Of course the whole notion of an “accident” is the launching pad for most paranoid fiction. There are no accidents, really. What we see as an accident is only part of a larger, invisible network of purpose and meaning. This is where the novelist comes in, the one who can connect all of these seemingly random dots into a coherent narrative. And The Mole Chronicles is full of random dots, like those blemishes on the skin that may or may not have some sinister meaning and which are at one point connected by pen. The presentation itself is a sort of verbal pointillism, an attention-deficit kind of writing full of short words, sentences, and chapters that seems to have lost its narrative integument. We switch from place to place (Montreal to Vancouver and back again), from time to time, and even among different points of view. The prose has an abruptness to it that is nevertheless sharply focused and observed:
He was unsure what to do next. He looked at his hands, nicked and gray haired. He put the green flakes onto the paper and attempted to roll it. He lost a lot but that was fine. More a crumpled ball than anything else. Lick. Flame. He looked at the floor. The carpet had been ripped up, exposing plywood underneath. It had been weeks since the police were here. He was just being paranoid.
He coughed immediately. He had smoked cigars once on a trip to Cuba for a conference, but that was a long time ago. He tried to hold in the smoke but coughed most of it out. The light from the unusually clear day crept through the crack where the black curtains parted. He yearned for conclusions to things and not the things themselves.
Outside, the light was blinding. He took off his glasses and kneaded his eye sockets. The grass was unkempt but alive. An eagle took flight from one of the last remaining huge cedars on the block. A bicycle passed behind the fence, its rider whistling. He remained very still, crouching in the shadow of the pile of stalks. He was just being paranoid.
I like how he “coughed immediately.” Immediacy, the breakdown of the narrative medium, is what this kind of writing is all about. We can even be shunted in and out of a character’s head: “He lost a lot but that was fine. More a crumpled ball than anything else. Lick. Flame. He looked at the floor.” Other sentences come at us like jump cuts. Where, for example, does that last sentence in the second paragraph come from?
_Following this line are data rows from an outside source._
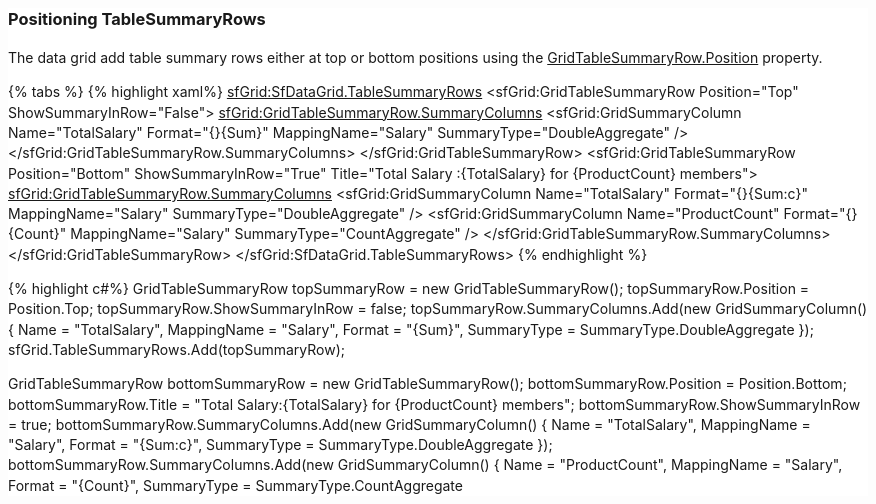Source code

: ### Positioning TableSummaryRows

The data grid add table summary rows either at top or bottom positions using the [GridTableSummaryRow.Position](https://help.syncfusion.com/cr/xamarin/Syncfusion.SfDataGrid.XForms.GridTableSummaryRow.html#Syncfusion_SfDataGrid_XForms_GridTableSummaryRow_Position) property.

{% tabs %}
{% highlight xaml%}
<sfGrid:SfDataGrid.TableSummaryRows>
    <sfGrid:GridTableSummaryRow Position="Top"
                                ShowSummaryInRow="False">
        <sfGrid:GridTableSummaryRow.SummaryColumns>
            <sfGrid:GridSummaryColumn Name="TotalSalary"
                                      Format="{}{Sum}"
                                      MappingName="Salary"
                                      SummaryType="DoubleAggregate" />
            </sfGrid:GridTableSummaryRow.SummaryColumns>
        </sfGrid:GridTableSummaryRow>
    <sfGrid:GridTableSummaryRow Position="Bottom"
                                ShowSummaryInRow="True"
                                Title="Total Salary :{TotalSalary} for {ProductCount} members">
        <sfGrid:GridTableSummaryRow.SummaryColumns>
            <sfGrid:GridSummaryColumn Name="TotalSalary"
                                      Format="{}{Sum:c}"
                                      MappingName="Salary"
                                      SummaryType="DoubleAggregate" />
            <sfGrid:GridSummaryColumn Name="ProductCount"
                                      Format="{}{Count}"
                                      MappingName="Salary"
                                      SummaryType="CountAggregate" />
        </sfGrid:GridTableSummaryRow.SummaryColumns>
    </sfGrid:GridTableSummaryRow>
</sfGrid:SfDataGrid.TableSummaryRows>
{% endhighlight %}

{% highlight c#%}
GridTableSummaryRow topSummaryRow = new GridTableSummaryRow();
topSummaryRow.Position = Position.Top;
topSummaryRow.ShowSummaryInRow = false;
topSummaryRow.SummaryColumns.Add(new GridSummaryColumn()
{
    Name = "TotalSalary",
    MappingName = "Salary",
    Format = "{Sum}",
    SummaryType = SummaryType.DoubleAggregate
});
sfGrid.TableSummaryRows.Add(topSummaryRow);

GridTableSummaryRow bottomSummaryRow = new GridTableSummaryRow();
bottomSummaryRow.Position = Position.Bottom;
bottomSummaryRow.Title = "Total Salary:{TotalSalary} for {ProductCount} members";
bottomSummaryRow.ShowSummaryInRow = true;
bottomSummaryRow.SummaryColumns.Add(new GridSummaryColumn()
{
    Name = "TotalSalary",
    MappingName = "Salary",
    Format = "{Sum:c}",
    SummaryType = SummaryType.DoubleAggregate
});
bottomSummaryRow.SummaryColumns.Add(new GridSummaryColumn()
{
    Name = "ProductCount",
    MappingName = "Salary",
    Format = "{Count}",
    SummaryType = SummaryType.CountAggregate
How does it relate to anything that comes before or after? And how did we finally find ourselves outside, in the blinding light? What do the grass, the eagle, and the bicycle have to do with each other (assuming he doesn’t even see the bicycle pass behind the fence)? Should there be a connection, or is this “just being paranoid”?
As with the style, so with the substance. Yes, there plenty of weird coincidences (or are they?) connecting the various dots/moles. A mole may be something on the skin, a villain from an old Fantastic Four comic book, or a kind of spy. Here they are all of the above. And what would a conspiracy novel be without underground groups identified by their acronyms. In this case we get a double dose: the BLF (Billboard Liberation Front), commando culture-jammers who undermine the corporate messages on billboards, and DAGWOOD (Dermatologists Against Global Warming and Oncologists Opposing Dams). “It makes a good acronym,” one DAGWOOD member informs the narrator. And really, if you have a good acronym what more do you need? Certainly not a practical plot.
Yes, this book is a bit of an omelette. But the writing is fresh and invigorating and I found the Canadian-ness of Brown’s conspiracies (well-intentioned, benign) an interesting new take on what has become one of the major literary genres of our time. The result is a fearless and engaging first novel that rarely fails to connect.